Ces initiatives permettent aux industriels grands consommateurs de gaz, qui représentent environ 20% de la consommation totale française, de choisir leur fournisseur au niveau européen. Le gaz peut d'ores et déjà être acheminé sur les réseaux de transport français, selon des conditions commerciales transparentes et publiées sur Internet par les exploitants des réseaux.
L'application du régime transitoire a d'ores et déjà permis aux premiers clients éligibles de renégocier leur contrat de fourniture de gaz et, dans certains cas, de changer de fournisseur. C'est ainsi qu'un certain nombre de clients éligibles, représentant un volume de ventes annuelles estimé aujourd'hui à 11 TWh, ont fait appel à de nouveaux fournisseurs de gaz naturel installés dans d'autres Etats membres et notamment au Royaume-Uni.

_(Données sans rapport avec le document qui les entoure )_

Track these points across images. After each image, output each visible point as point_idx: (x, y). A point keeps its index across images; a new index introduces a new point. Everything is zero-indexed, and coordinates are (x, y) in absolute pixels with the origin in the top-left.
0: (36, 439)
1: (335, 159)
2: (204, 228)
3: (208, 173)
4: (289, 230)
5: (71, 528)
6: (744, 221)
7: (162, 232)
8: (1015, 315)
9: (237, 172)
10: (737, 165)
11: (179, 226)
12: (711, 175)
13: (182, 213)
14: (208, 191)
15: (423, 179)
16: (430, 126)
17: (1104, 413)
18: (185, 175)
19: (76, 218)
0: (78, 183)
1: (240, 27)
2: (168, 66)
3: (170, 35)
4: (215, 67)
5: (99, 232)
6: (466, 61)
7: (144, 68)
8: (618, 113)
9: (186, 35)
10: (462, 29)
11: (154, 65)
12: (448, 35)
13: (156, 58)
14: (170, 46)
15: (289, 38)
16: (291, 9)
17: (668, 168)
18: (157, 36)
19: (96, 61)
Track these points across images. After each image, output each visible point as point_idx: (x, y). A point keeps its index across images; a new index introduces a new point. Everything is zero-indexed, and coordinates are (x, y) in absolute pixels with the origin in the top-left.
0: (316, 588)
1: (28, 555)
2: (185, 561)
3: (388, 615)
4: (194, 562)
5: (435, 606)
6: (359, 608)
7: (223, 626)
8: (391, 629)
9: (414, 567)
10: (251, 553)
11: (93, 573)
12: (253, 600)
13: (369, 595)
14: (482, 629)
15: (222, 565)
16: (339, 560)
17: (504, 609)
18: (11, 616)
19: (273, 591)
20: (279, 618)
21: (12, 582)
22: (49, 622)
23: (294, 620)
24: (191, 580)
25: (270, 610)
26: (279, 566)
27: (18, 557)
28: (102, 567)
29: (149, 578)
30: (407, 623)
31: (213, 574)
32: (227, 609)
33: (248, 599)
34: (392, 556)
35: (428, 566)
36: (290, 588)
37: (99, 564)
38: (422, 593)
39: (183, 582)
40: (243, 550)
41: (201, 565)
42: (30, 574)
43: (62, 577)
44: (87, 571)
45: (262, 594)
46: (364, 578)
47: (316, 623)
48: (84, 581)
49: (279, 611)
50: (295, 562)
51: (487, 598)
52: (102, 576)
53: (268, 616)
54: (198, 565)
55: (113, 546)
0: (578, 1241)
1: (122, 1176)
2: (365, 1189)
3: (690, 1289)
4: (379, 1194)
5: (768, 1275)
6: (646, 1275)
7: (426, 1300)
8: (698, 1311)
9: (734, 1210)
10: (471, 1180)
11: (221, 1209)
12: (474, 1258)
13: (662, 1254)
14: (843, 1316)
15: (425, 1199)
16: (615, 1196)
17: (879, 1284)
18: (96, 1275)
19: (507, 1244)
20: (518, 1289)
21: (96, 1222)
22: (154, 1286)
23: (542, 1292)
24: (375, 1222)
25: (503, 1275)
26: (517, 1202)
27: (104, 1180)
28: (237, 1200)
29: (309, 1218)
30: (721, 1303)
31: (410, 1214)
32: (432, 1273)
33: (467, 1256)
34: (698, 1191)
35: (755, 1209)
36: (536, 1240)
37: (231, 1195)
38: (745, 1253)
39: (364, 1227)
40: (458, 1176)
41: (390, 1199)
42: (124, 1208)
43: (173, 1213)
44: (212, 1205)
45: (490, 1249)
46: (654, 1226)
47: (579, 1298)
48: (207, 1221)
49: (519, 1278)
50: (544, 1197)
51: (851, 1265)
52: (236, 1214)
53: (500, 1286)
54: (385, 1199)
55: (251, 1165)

Ces faits objectifs démontrent bien que la France répond à ses engagements communautaires. A de multiples égards, j'affirme que la mise en place progressive de l'accès aux réseaux gaziers français conduit à une ouverture effective du marché français et cela dans de meilleures conditions que dans d'autres Etats membres dans lesquels l'accès se heurte à des obstacles techniques et économiques.
4° Pour l'avenir, la Commission a récemment proposé que soit modifiée la directive actuelle pour aller dans le sens d'une ouverture accélérée du marché du gaz à la concurrence. Tous les clients "non domestiques" seraient éligibles et pourraient alors choisir leurs fournisseurs de gaz dès 2004. Cette possibilité serait ouverte à tous les consommateurs, y compris les consommateurs domestiques, en 2005.
Les spécificités gazières que j'ai déjà évoquées tout à l'heure m'incitent à une grande prudence face aux perspectives d'une ouverture excessive et précipitée du marché du gaz. Les discussions qui se déroulent actuellement à Bruxelles mentionnent bien que ces sujets sont très complexes et au coeur de la problématique énergétique européenne.
* * *
Je conclurai cette intervention en souhaitant deux bonnes journées de travail et d'échanges et que ce Congrès du gaz soit un grand succès pour l'industrie du gaz et pour tous ses acteurs.
Monsieur le Président, Mesdames et Messieurs, je vous remercie de votre attention.